**PROVIDED RECORDS:**
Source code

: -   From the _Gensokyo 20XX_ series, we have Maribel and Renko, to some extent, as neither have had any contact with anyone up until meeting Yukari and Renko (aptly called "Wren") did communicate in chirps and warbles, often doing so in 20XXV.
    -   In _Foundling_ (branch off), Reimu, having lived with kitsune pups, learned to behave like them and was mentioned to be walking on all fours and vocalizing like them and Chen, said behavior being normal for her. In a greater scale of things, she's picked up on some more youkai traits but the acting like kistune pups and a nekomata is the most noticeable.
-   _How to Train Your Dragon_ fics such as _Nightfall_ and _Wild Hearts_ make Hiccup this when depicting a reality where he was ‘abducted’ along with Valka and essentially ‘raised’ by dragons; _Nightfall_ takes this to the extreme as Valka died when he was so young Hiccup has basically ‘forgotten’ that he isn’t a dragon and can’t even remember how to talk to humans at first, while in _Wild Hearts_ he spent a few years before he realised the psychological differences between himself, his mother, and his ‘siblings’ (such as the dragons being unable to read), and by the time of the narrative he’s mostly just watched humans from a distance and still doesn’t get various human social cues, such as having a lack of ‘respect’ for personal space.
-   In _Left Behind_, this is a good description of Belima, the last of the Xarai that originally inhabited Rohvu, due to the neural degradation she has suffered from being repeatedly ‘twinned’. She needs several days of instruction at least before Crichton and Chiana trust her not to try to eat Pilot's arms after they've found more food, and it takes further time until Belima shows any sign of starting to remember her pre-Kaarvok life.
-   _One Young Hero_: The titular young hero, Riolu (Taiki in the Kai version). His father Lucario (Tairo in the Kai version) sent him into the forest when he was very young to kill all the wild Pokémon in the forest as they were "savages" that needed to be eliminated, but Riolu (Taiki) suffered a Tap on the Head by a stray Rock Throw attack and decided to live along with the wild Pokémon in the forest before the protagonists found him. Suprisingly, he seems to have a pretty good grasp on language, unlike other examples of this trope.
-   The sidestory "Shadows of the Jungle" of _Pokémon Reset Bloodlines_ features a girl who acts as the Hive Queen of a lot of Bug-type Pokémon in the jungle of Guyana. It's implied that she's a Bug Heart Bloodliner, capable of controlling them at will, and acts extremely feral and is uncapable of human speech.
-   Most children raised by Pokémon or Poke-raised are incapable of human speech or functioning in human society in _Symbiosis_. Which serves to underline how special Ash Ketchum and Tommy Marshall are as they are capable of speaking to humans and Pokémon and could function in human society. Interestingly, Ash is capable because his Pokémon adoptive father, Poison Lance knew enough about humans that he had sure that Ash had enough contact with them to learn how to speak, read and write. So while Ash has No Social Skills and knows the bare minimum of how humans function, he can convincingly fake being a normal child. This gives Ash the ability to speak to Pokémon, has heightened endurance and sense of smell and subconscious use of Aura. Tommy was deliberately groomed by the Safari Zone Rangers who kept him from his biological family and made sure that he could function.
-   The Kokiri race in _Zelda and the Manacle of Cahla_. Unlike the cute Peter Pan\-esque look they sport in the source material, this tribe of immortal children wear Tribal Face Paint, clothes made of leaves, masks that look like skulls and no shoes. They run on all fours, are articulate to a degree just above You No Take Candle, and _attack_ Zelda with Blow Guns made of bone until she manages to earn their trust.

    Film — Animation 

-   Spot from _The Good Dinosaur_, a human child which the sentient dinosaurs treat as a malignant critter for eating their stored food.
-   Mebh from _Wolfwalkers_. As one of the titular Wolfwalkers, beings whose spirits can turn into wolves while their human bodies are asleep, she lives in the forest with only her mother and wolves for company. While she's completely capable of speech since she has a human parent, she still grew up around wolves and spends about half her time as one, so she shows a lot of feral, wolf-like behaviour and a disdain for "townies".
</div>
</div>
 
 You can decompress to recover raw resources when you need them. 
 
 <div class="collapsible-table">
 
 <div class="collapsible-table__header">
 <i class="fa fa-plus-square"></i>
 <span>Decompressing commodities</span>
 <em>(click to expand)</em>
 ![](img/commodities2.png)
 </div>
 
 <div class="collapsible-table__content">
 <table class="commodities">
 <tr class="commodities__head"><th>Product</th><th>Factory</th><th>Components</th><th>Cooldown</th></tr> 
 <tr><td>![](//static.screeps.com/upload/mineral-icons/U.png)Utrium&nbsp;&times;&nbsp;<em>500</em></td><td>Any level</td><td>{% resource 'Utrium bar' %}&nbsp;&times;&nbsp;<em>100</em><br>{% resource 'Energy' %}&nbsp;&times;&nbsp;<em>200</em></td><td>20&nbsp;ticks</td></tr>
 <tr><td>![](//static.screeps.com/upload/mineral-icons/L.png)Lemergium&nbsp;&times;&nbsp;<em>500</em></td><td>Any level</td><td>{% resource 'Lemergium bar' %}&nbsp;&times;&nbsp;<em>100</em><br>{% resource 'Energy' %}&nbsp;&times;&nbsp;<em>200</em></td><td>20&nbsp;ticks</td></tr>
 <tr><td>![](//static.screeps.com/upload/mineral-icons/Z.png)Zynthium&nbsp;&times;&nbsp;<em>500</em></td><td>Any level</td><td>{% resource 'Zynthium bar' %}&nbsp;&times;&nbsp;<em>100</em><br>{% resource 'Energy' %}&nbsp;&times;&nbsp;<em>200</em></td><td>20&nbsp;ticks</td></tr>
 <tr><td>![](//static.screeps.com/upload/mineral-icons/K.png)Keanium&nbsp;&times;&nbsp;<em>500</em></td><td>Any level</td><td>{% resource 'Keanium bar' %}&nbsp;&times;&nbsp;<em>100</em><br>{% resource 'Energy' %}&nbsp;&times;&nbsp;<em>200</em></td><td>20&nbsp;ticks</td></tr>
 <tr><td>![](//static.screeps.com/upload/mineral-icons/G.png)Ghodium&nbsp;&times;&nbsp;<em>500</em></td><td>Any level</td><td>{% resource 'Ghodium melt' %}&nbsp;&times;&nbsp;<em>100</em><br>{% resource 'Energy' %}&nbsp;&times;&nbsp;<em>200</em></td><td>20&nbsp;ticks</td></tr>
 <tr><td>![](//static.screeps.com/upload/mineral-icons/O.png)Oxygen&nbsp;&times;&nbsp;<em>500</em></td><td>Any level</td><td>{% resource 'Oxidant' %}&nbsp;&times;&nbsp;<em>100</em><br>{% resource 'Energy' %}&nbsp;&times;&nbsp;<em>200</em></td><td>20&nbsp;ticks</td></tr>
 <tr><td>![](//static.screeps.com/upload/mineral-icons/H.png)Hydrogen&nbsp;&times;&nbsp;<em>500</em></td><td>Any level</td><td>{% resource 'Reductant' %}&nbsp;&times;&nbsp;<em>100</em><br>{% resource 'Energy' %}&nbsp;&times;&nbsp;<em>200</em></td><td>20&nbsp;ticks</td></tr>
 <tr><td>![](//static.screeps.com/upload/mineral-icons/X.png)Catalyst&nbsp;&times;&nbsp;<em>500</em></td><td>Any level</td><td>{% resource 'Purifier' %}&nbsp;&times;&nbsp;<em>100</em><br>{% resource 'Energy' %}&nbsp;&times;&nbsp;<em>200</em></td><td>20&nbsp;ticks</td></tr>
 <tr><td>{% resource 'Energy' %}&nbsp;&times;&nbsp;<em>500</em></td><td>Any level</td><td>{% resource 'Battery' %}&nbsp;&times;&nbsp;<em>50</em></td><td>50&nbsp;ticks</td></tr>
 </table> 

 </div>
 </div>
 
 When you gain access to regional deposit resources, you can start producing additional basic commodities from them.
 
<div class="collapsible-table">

**JOB:** Reproduce the listing above exactly as far as the line with "the most noticeable.", that line included.

**ANSWER BELOW:**
Source code

: -   From the _Gensokyo 20XX_ series, we have Maribel and Renko, to some extent, as neither have had any contact with anyone up until meeting Yukari and Renko (aptly called "Wren") did communicate in chirps and warbles, often doing so in 20XXV.
    -   In _Foundling_ (branch off), Reimu, having lived with kitsune pups, learned to behave like them and was mentioned to be walking on all fours and vocalizing like them and Chen, said behavior being normal for her. In a greater scale of things, she's picked up on some more youkai traits but the acting like kistune pups and a nekomata is the most noticeable.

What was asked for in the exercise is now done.